John Robson

Personal information
- Nationality: British (Scottish)
- Born: 1 January 1957 (age 69) Kelso, Scotland

Sport
- Sport: Athletics
- Event: middle-distance

Medal record
Men's athletics
Representing Great Britain
European Indoor Championships
| Bronze medal – third place | 1979 Vienna | 1500 m |
Representing Scotland
Commonwealth Games
| Bronze medal – third place | 1978 Edmonton | 1500 m |

= John Robson (athlete) =

British male athlete

John Paton Robson (born 31 January 1957) in Kelso, Scotland is a retired British male athlete who competed in the 1500m. He has a personal best time of 3 minutes and 33.83 seconds.

== Biography ==
Robson competed for Scotland at the 1978 Commonwealth Games in Edmonton, Canada, winning a bronze medal. He also competed at the 1982 Commonwealth Games in Brisbane, Australia and the 1986 Commonwealth Games in Edinburgh, Scotland. Indoors he ran for Great Britain and won another bronze medal at the 1979 European Athletics Indoor Championships in Vienna, Austria. Robson also finished 8th at the 1978 European Athletics Championships in Prague (in former Czechoslovakia).

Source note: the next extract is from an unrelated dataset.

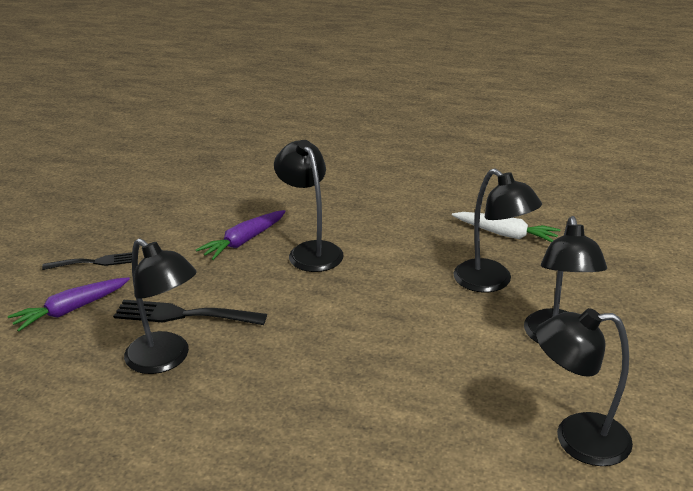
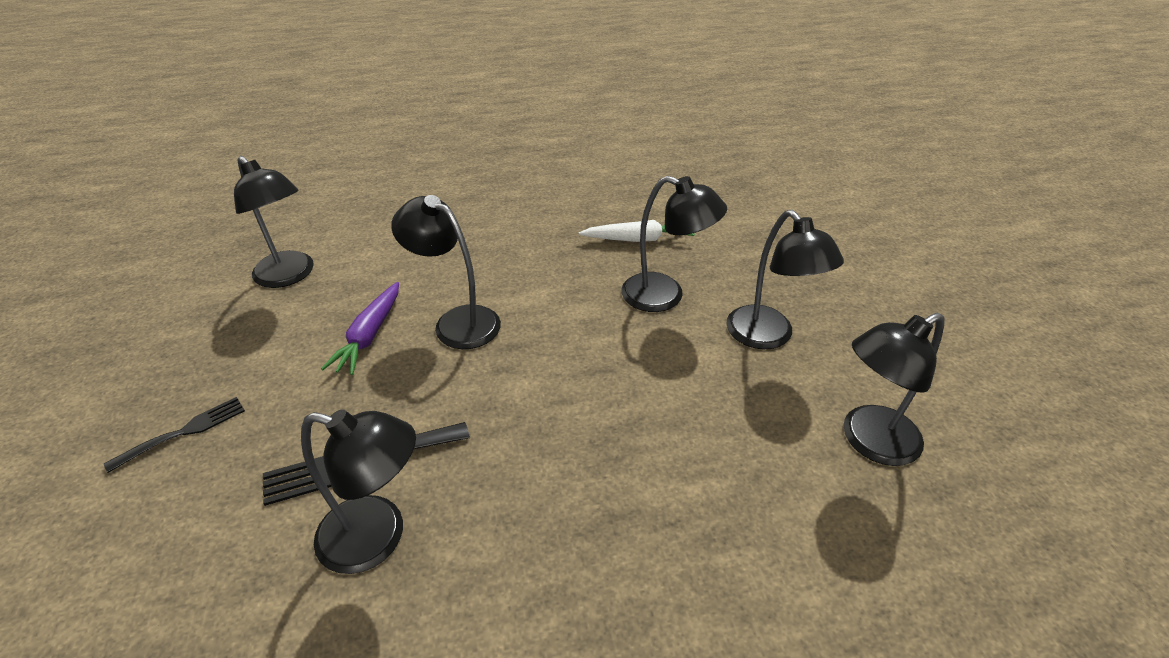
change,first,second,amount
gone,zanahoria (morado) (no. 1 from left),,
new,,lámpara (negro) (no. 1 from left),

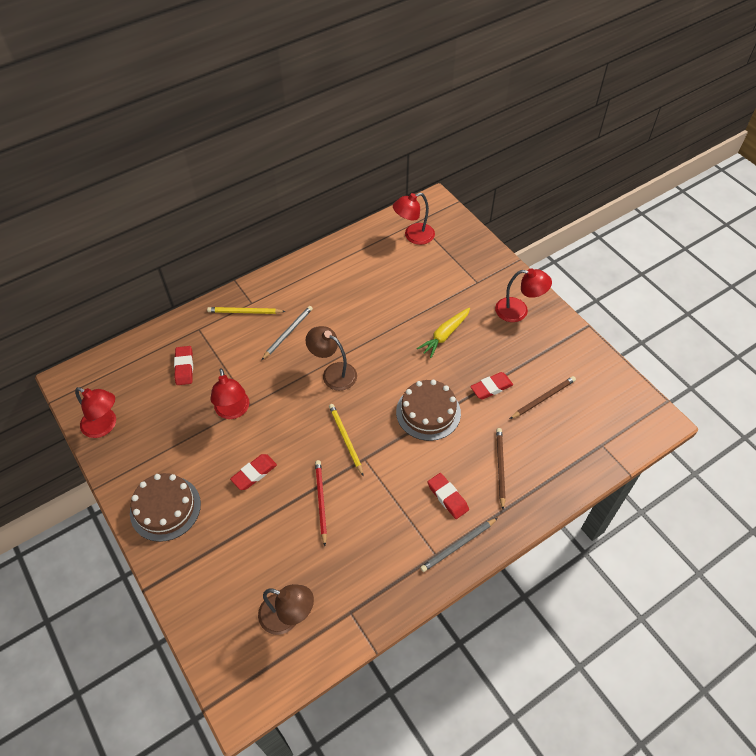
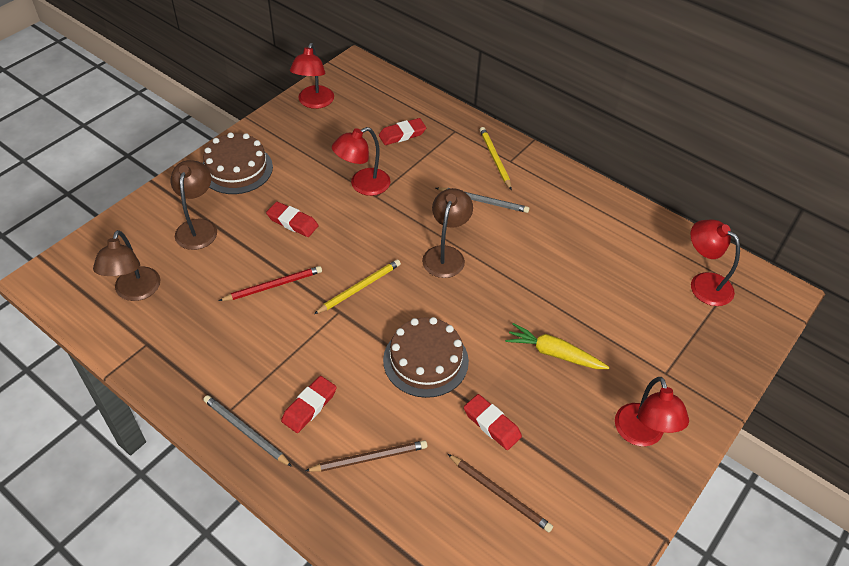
change,first,second,amount
new,,lámpara (marrón) (no. 2 from left),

He also won the revered Emsley Carr Mile held at Crystal Palace London in 1978 and finished on the podium three times at the AAA Championships in 1977, 1979 and 1981.

Other personal best performances include: the mile 3 minutes 52.44 seconds, 800m 1 minute 47.8 seconds, 3000m 7 minutes 45.81 seconds, 5000m 13 minutes 34.02 seconds.

He was ranked 4th in the World on time in the 1500m event in 1978 and 1979 and finished 5th in the 1980 IAAF World Cross Country Championships in Longchamp, Paris.

Robson also held long standing Scottish national records for the 1500m from 1979 to 2017 and the 3000m from 1984 to 2016.